Does anyone know if the hammer spring for the 1894 1895 marlin will work in the henry?

I was looking to try the extra power
https://www.gunsprings.com/MARLIN/39A, 94, 95, 336, & 444 SERIES/cID2/mID101/dID169

Thank you for any help!!
Alex
 
Just call henry, there's no doubt they'll take care of it.
Primers need to be fully seated, do those rounds fire on a second strike?
Its already been back to henry once so I was kind of resistnat to sending it in again. Soon after I got the rifle and in under 50 rounds the extractor just broke out of the bolt. My wife saw a small pile of parts on the bench and the bolt had been cracked where the extractor pulled out. It came back home with a few marks that werent there when I sent it so I figured I might try and work it out myself.

I also dont know how to approuch Henry since most manufacturers will tell you they dont want you using reloads anyway.

About half of the rounds fired on the second strike. The rest cycled through again.

When I used the reloads that had been using in the revolvers I was really pressing the primers in with some force. I took a caliper to the primers of those older reloads and found out they were seated deeper than recommended. I was so nuts to make sure there was nothing wrong with the rifle I went about changing the way I had been reloading and this time FIRMLY sat the primers but didnt use gorilla power. I then took a bunch and measured just to be sure. All within spec.
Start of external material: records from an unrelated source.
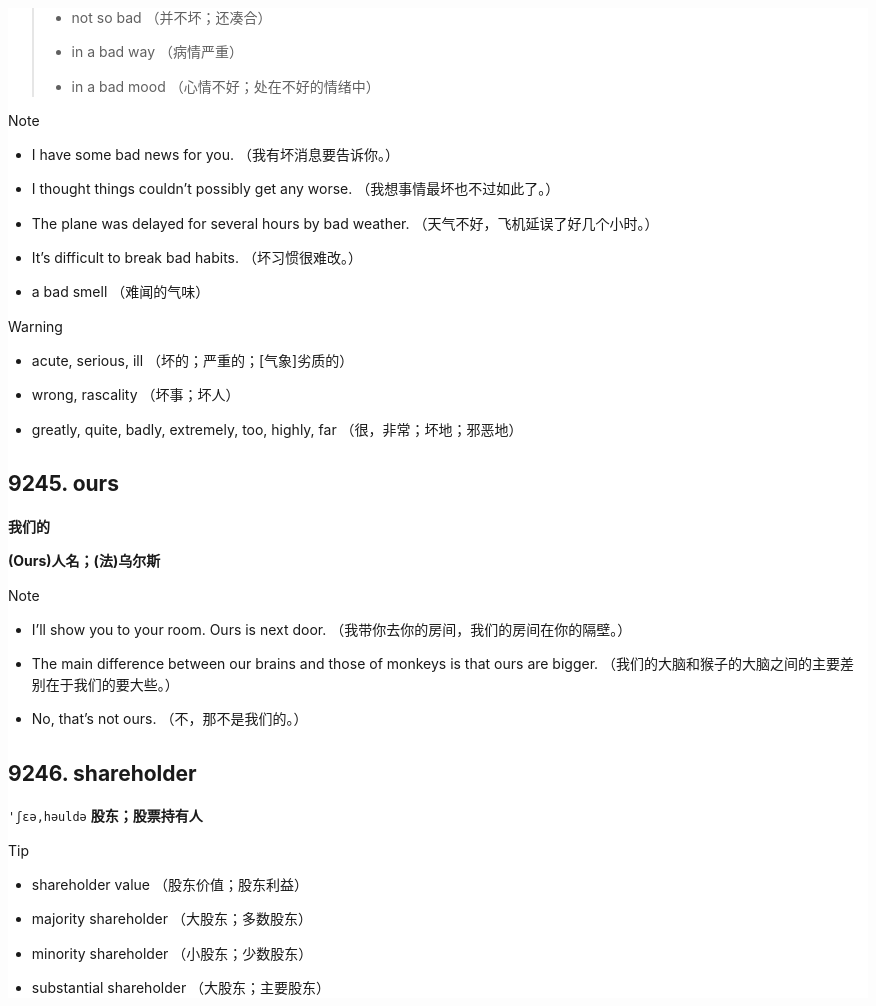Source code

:>
> - not so bad （并不坏；还凑合）
>
> - in a bad way （病情严重）
>
> - in a bad mood （心情不好；处在不好的情绪中）
>

> [!NOTE]
>
> - I have some bad news for you. （我有坏消息要告诉你。）
>
> - I thought things couldn’t possibly get any worse. （我想事情最坏也不过如此了。）
>
> - The plane was delayed for several hours by bad weather. （天气不好，飞机延误了好几个小时。）
>
> - It’s difficult to break bad habits. （坏习惯很难改。）
>
> - a bad smell （难闻的气味）
>

> [!WARNING]
>
> - acute, serious, ill （坏的；严重的；[气象]劣质的）
>
> - wrong, rascality （坏事；坏人）
>
> - greatly, quite, badly, extremely, too, highly, far （很，非常；坏地；邪恶地）
>

## 9245. ours

**我们的**

**(Ours)人名；(法)乌尔斯**

> [!NOTE]
>
> - I’ll show you to your room. Ours is next door. （我带你去你的房间，我们的房间在你的隔壁。）
>
> - The main difference between our brains and those of monkeys is that ours are bigger. （我们的大脑和猴子的大脑之间的主要差别在于我们的要大些。）
>
> - No, that’s not ours. （不，那不是我们的。）
>

## 9246. shareholder

`'ʃεə,həuldə`  **股东；股票持有人**

> [!TIP]
>
> - shareholder value （股东价值；股东利益）
>
> - majority shareholder （大股东；多数股东）
>
> - minority shareholder （小股东；少数股东）
>
> - substantial shareholder （大股东；主要股东）
>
Now .. I am about to say something potentially stupid but .. sometimes when I have done work to one of my revolvers I will put a pencil with eraser in the gun and drop the hammer. After all these years I know what a proper launch looks like. When I tried it with the Henry .. the pencil wont clear the 16" barrel. I know its a two part firing system so maybe that is the reason??
 
I'm a cowboy action shooter. Many of us have lightened springs in our guns. Federal primers are "soft" and will give reliable ignition. CCI primers are high quality but they are just about the hardest. Winchester primers are somewhere in the middle.

I remember when my Match Director let me borrow a rifle that he had just gotten back from a cowboy gunsmith. I was using up my stock of CCI primers at the time. I loaded ten rounds in that rifle and it wouldn't fire any of them. Tried again with ammo with Federal primers and it ran fine. There really is a difference in primers.